Where are they now?

 

Since our patron, Elizabeth Reid, became the first Women’s Adviser ever appointed by a Prime Minister in 1973, there have been literally thousands of women employed as staffers of ALP parliamentarians and party offices.

 

In our ‘Where are they now?’ series, now you can learn what some of these fabulous women have gone on to do in their professional (and personal) lives.

Jamila Rizvi

When did you first work for the ALP and what was your role?

I was eighteen years old and employed two days a week in the office of local ACT MLA Mary Porter. I remember being incredibly nervous on my first day and drinking lots of water because my mouth was really dry. That meant multiple requests to leave the office and go to the bathroom during my initial three hours of employment which must have seemed a little odd.

It was there that I met the incomparable Alys Graham (now Gagnon) who taught me how to properly lay out constituent correspondence and make the most efficient mobile office volunteer spreadsheets. I remain, ever in her debt. Alys became one of my dearest friends. I was emcee at her wedding and we’ve worked together in and out of politics since.

 

What did you go onto do after that?

I worked in political offices throughout university, first casually and then in 2008 I joined Kevin Rudd’s staff full time. It was a wild ride going from fourth year law student who usually rolled out of bed at 10.00am to the Prime Minister’s Office. I learned more about the world of work and politics in the year that followed than I have at any other time in my career. Often, the hard way.

 

Next I moved to Kate Ellis’ ministerial office, where I properly found my feet and started to feel more confident as a staffer. It was there that I realised my talents were better suited to media than policy, mostly because I am a natural communicator and terrible with detail. Then in 2012 I decided it was time to try working outside of politics for the first time as an adult and took a chance on the editor’s gig at a little start-up called Mamamia.

What did you find most rewarding career-wise about working for the ALP?

My work remains very much connected to politics. I enjoy providing political commentary on television, radio and for the newspapers. Sometimes I flatter myself that the commentary is influential from time to time; perhaps helping a handful of readers figure out how they think or feel about an issue. That influence, however, is piddling compared to the time I spent advising Labor in government.

The single most rewarding part of being a Labor adviser was the work we got to do; the policy we had implemented that had a real impact on people’s lives. Whether it was money for major infrastructure projects like the Adelaide Oval upgrade, or improvements to the educational quality and safety of childcare centres, I got to play a – admittedly very small - part in hugely important reforms. I also made some truly excellent friends along the way.

What is a highlight of your time as a staffer?

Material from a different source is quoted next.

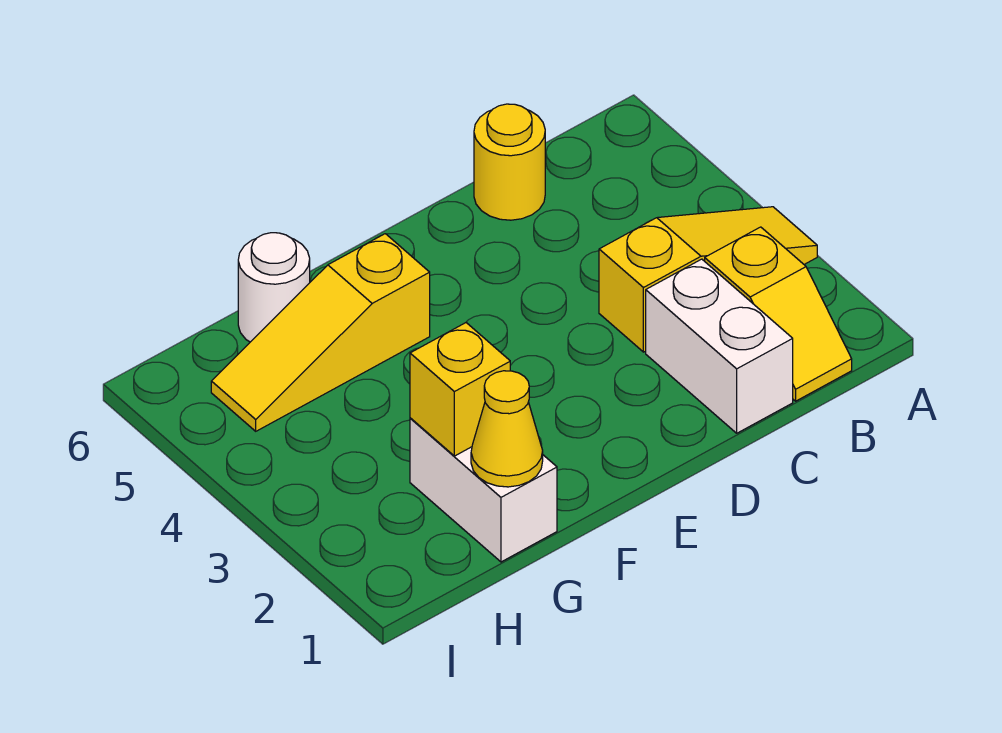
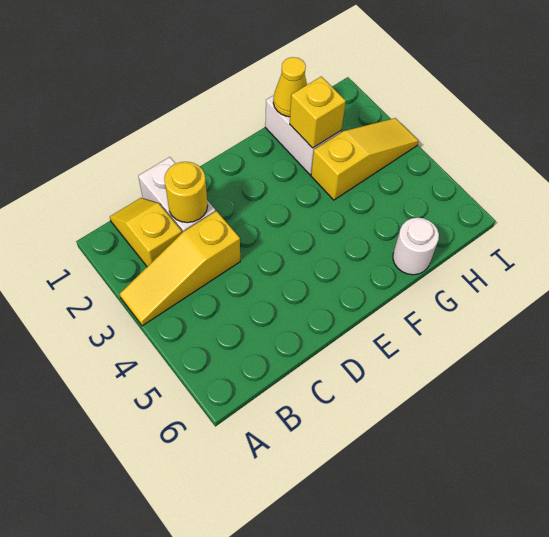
yellow 1x1 round brick [474,104,545,220] -> yellow 1x1 round brick moved to [164,162,208,223]
yellow 1x3 slope [211,234,430,431] -> yellow 1x3 slope moved to [311,118,418,200]

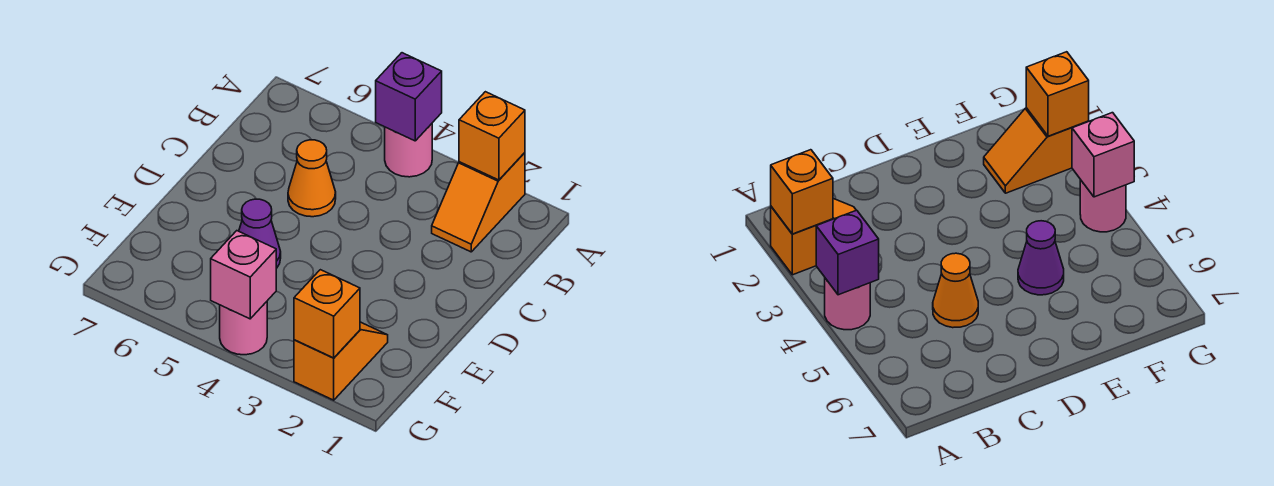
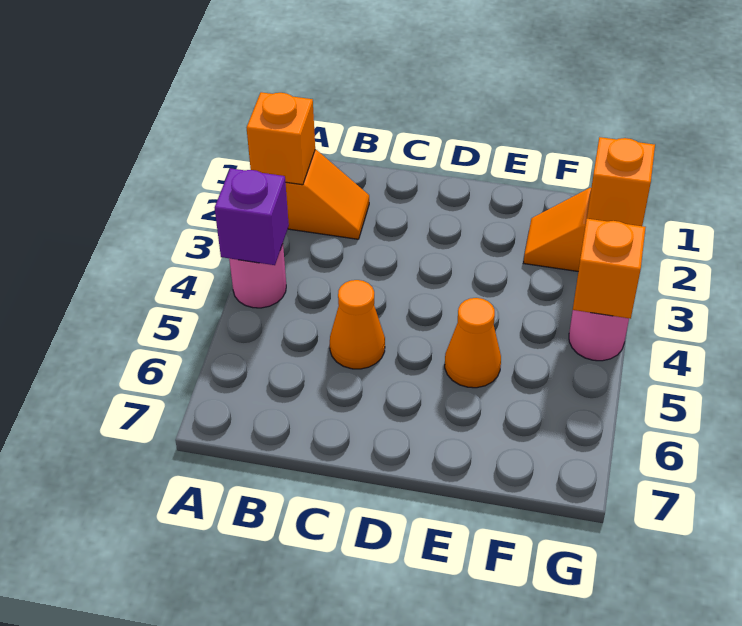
purple 1x1 cone [239,199,281,268] -> orange 1x1 cone [445,298,501,388]
pink 1x1 brick [211,231,276,319] -> orange 1x1 brick [573,219,646,319]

There are lots of exciting, glitzy moments that stand out. Meeting US President Barack Obama when he came to Australia, visiting Zurich with Minister Ellis to launch Australia’s failed World Cup bid, and entertaining countless very cool people while they waited in the Prime Minister’s reception. They’re the stories that you get to dine out on for the rest of your life.

 

But the more meaningful highlight was the people I worked for and with. I remain friends with so many fellow staffers, and also MPs and senators from my years working for the federal government. I’m old enough now that I am watching some of those fellow staffers become MPs and senators too. It’s both exciting and affirming to see these smart, capable and visionary people I knew as twenty-somethings become members of parliament.

What are you doing now?

I have a portfolio career, which means I’m doing a whole bunch of fun stuff while avoiding a grown-up job. I’m Chief Creative Officer at the Nine Network’s Future Women, where I host podcasts, write columns, interview fascinating people and generally run the creative side of the show. I’m also co-hosting a new daily news podcast called The Briefing and writing books for Penguin and Puffin. In between those things I have a 5-year-old and a bunch of charity projects and ambassadorships that keep me busy.

What advice would you give to staffers today?

Drink it all in. While there are a handful of lifetime staffers about (and I tip my hat to them), most of us can only do the job for a limited period of time. Whether that’s 12 months or 12 years make sure you keep your ears and eyes open, and always be learning. Being a staffer requires you to be quick, clever, empathetic, energetic, strategic and ceaselessly optimistic. Each of those are skills that will stand you in good stead in life, not just in work. Keep being better every day, and enjoy it.